*** DATA RECORDS Section Begins ***
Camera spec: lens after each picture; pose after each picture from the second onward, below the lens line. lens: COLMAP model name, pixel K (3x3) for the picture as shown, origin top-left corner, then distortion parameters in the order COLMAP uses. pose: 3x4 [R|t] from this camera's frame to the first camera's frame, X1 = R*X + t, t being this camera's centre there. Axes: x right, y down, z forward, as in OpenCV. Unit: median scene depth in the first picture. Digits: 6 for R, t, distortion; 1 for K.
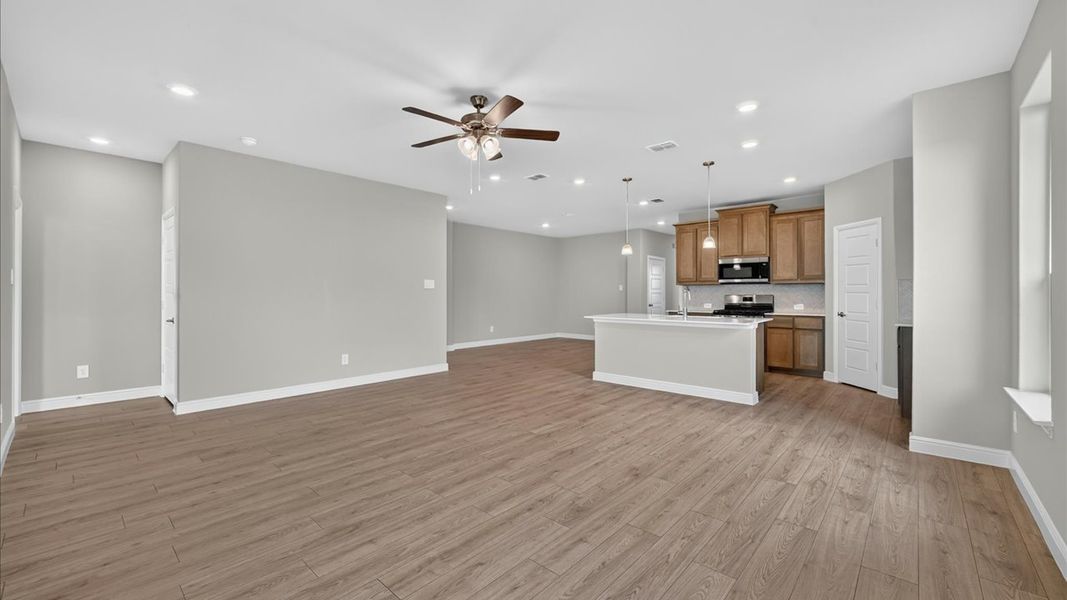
lens RADIAL K [[419.6, 0, 532.1], [0, 419.6, 297.1], [0, 0, 1]] dist [-0.002110, -0.000031]
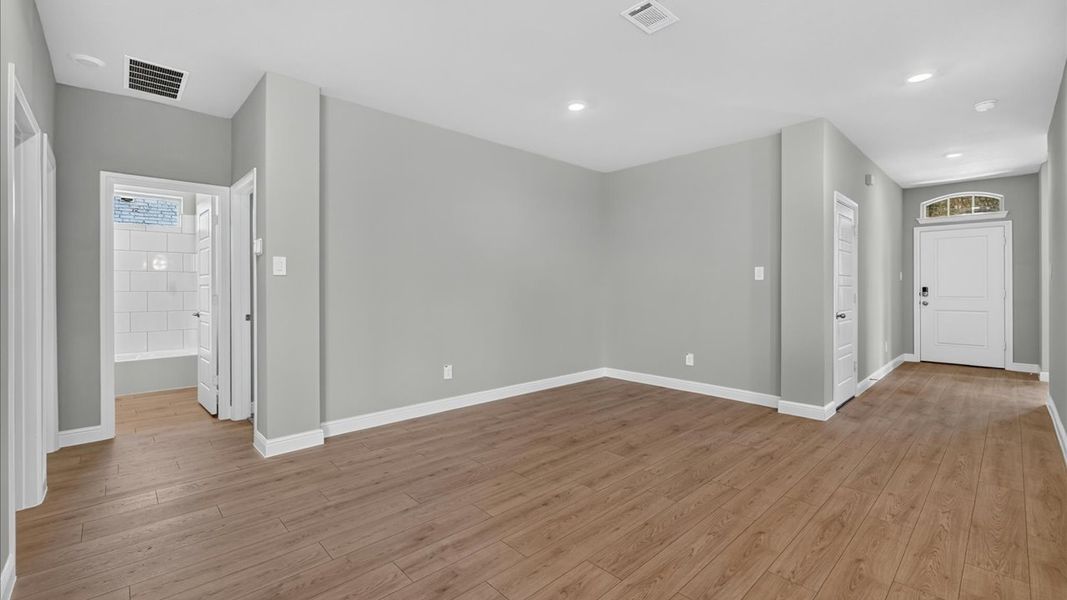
lens RADIAL K [[447.1, 0, 531.6], [0, 447.1, 286.8], [0, 0, 1]] dist [-0.001117, 0.000049]
pose [[0.996951, -0.000690, -0.078026, 0.034421], [-0.000185, 0.999937, -0.011216, -0.006093], [0.078029, 0.011196, 0.996888, 0.878231]]
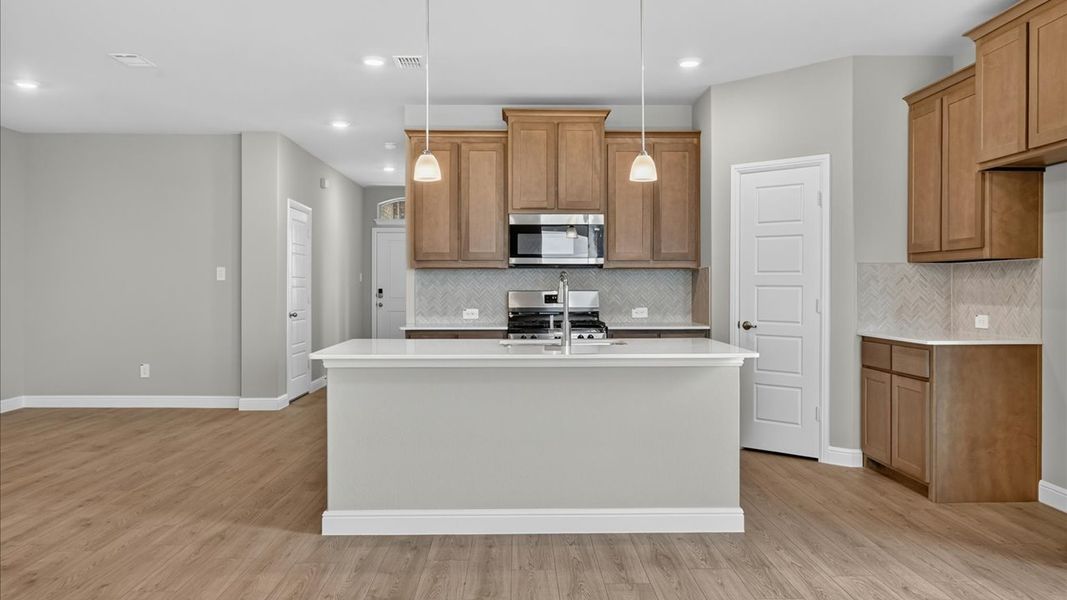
lens RADIAL K [[803.3, 0, 533.5], [0, 803.3, 300.0], [0, 0, 1]] dist [-0.013157, -0.007180]
pose [[0.723867, -0.008070, 0.689893, -0.169266], [0.005083, 0.999967, 0.006364, -0.000322], [-0.689921, -0.001100, 0.723884, 0.374689]]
*** DATA RECORDS Section Ends ***
WORK REQUIRED: Return every line of the records above word for word, leaving the pictures out of your answer.

OUTPUT FOR THIS EXERCISE:
Camera spec: lens after each picture; pose after each picture from the second onward, below the lens line. lens: COLMAP model name, pixel K (3x3) for the picture as shown, origin top-left corner, then distortion parameters in the order COLMAP uses. pose: 3x4 [R|t] from this camera's frame to the first camera's frame, X1 = R*X + t, t being this camera's centre there. Axes: x right, y down, z forward, as in OpenCV. Unit: median scene depth in the first picture. Digits: 6 for R, t, distortion; 1 for K.
lens RADIAL K [[419.6, 0, 532.1], [0, 419.6, 297.1], [0, 0, 1]] dist [-0.002110, -0.000031]
lens RADIAL K [[447.1, 0, 531.6], [0, 447.1, 286.8], [0, 0, 1]] dist [-0.001117, 0.000049]
pose [[0.996951, -0.000690, -0.078026, 0.034421], [-0.000185, 0.999937, -0.011216, -0.006093], [0.078029, 0.011196, 0.996888, 0.878231]]
lens RADIAL K [[803.3, 0, 533.5], [0, 803.3, 300.0], [0, 0, 1]] dist [-0.013157, -0.007180]
pose [[0.723867, -0.008070, 0.689893, -0.169266], [0.005083, 0.999967, 0.006364, -0.000322], [-0.689921, -0.001100, 0.723884, 0.374689]]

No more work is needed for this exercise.